A truck went by, full of young people protesting about the shoddy government, political slogans right in the middle of Carnavalito — against Yankee imperialism, against the bloodsucking oligarchy: “And the living and the dumb, kill them every one,” they chorused, “And the donkey and the horse, one by one, of course.” So the revolution comes from there, the doctor said. Did Puelles really believe in that? Revolution with those animals, no way, Puelles rebelled. Revolutionaries killing to left and right, the doctor went on, did you hear them? They included donkeys and horses on their list, with such a project in hand I don’t think they’ll die in the attempt, they’ll die old, still trying. I’m not involved in that anymore, Puelles said, exasperated. How to proclaim it to the four corners of the earth that he was a poet, that when he spoke, he was voicing his poetry? If I was up to it, I’d recite at the top of my voice all this humorous love that is springing from my pores, and sooner or later some girl would redeem me, he thought.

They were sitting very close together on one of the wooden benches in the children’s park, a few blocks from the doctor’s house, their clothes soggy with aguardiente ; someone had stolen the doctor’s hat — a hand stretching down from a balcony — Puelles’s eyes were red, staring, as if he were hallucinating, his hands were shaking, they were each drinking from their own bottle; my problem, Puelles suddenly said as if renouncing life, isn’t being alone, it’s being with myself, Doctor, imagine a man who couldn’t even be friend to a dog anymore. Want me to tell you something, señor ? I’ve killed; do you realize what I just said? I’m a murderer; do you know what that means? It takes an enormous effort just for me to be with myself, and Puelles wondered if he was going to cry. Don’t say that, the doctor said and tried to stand up, or are you going to murder me? Never — Puelles said in surprise — and the doctor countered: one death is enough? Better kill me off at once, don’t keep me hanging about, and a shared fit of the giggles surfaced again, choking them, the doctor attempted to get up and did not manage it.

“I have to go home,” he said, “Mandarina can wait till tomorrow.”

“Doctor,” Puelles asked, facing him, and clutching one of his arms, “why don’t you leave Bolívar in peace? Put an end to this aggravation and everything will be alright.” The doctor waved his hands about, drank:

“You can’t leave the dead in peace if they won’t leave the living in peace,” he announced. “Well,” he corrected himself, stunned, “I thought that once, now I don’t know what I think. I’m at peace with the living and the dead: the, only, thing, I, want, is, to, love.”

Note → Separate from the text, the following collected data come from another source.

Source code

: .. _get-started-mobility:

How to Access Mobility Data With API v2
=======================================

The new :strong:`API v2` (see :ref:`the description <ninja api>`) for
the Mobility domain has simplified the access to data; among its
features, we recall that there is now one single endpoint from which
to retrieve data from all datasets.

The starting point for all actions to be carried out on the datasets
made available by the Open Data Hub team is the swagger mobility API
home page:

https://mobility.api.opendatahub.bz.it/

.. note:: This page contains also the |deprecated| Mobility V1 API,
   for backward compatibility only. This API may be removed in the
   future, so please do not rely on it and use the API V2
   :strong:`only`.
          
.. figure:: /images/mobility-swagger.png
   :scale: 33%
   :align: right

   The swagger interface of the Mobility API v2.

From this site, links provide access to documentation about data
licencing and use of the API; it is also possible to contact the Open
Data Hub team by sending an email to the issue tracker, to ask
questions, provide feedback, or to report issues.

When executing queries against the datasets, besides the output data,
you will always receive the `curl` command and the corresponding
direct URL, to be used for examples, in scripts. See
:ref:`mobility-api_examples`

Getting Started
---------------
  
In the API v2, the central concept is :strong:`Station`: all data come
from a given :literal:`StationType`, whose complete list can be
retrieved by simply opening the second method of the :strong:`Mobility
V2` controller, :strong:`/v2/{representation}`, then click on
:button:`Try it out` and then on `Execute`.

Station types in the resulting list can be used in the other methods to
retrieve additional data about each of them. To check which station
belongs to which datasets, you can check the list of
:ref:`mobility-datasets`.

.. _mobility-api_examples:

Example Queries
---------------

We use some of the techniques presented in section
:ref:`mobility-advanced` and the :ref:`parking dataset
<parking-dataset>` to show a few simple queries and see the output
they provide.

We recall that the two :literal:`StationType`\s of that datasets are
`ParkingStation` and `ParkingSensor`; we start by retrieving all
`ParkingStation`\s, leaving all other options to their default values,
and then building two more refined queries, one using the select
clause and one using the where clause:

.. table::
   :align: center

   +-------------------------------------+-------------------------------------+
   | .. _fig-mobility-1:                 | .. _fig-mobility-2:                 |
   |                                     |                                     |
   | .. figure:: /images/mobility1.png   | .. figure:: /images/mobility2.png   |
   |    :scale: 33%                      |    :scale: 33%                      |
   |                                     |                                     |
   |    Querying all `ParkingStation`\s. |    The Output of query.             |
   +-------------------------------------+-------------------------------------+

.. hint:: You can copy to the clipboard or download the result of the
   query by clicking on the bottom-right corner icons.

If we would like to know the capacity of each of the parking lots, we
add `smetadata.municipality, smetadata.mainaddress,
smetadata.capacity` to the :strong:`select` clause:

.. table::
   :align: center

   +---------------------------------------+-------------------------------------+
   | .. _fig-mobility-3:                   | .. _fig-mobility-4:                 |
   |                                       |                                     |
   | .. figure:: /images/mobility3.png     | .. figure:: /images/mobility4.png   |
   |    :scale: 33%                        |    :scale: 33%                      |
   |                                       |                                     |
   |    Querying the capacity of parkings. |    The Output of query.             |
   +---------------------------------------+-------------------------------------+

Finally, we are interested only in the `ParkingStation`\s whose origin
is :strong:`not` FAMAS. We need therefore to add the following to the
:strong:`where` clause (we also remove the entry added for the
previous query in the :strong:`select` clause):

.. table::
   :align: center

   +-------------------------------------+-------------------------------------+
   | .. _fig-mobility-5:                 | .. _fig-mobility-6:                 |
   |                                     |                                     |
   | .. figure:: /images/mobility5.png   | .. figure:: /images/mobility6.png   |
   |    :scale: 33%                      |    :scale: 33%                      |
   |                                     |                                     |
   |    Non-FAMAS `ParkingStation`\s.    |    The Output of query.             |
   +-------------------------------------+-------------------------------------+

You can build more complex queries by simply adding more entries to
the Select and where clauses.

“Really?” Puelles said, reviving. “Go back to the merry widow? You’re after fresh bread, how lovely she is, widows here are often almost girls, Doctor; pastures new for the old bull, eh?” Unlike the doctor, Puelles was able to get up and he opened his arms wide, flapped them, leapt up onto the bench, pulled himself erect — my freedom takes flight within me, he shouted without knowing why, still as a statue, the doctor sat looking up at him from below. Statues have mattered very little to me my whole life, but today I started to despise them; there are a great many statues in Pasto to pull down, we could do it — the doctor proposed excitedly — it always seemed outrageous to me that such a cretin of Liberty should have it his own way all these years, his great big lie rides through every village on horseback, every park, every town square, inside every brick — it should be buried in Pasto cemetery. What good does it do to broadcast that truth? I don’t know, but I’m not going to stop my float from fulfilling its destiny: it is my hope, do you see? So — Puelles said, apropos of nothing, as if in response — you don’t believe they torture our lot? Of course, the doctor said — it seemed they had been talking about torture for ages — and I’m sure, what’s more, that you people torture the others, and torture comes and torture goes, and generations pass by. The doctor tried to get up again, a hand stopped him, he sat down — what was Professor Arcaín Chivo doing there? Since when?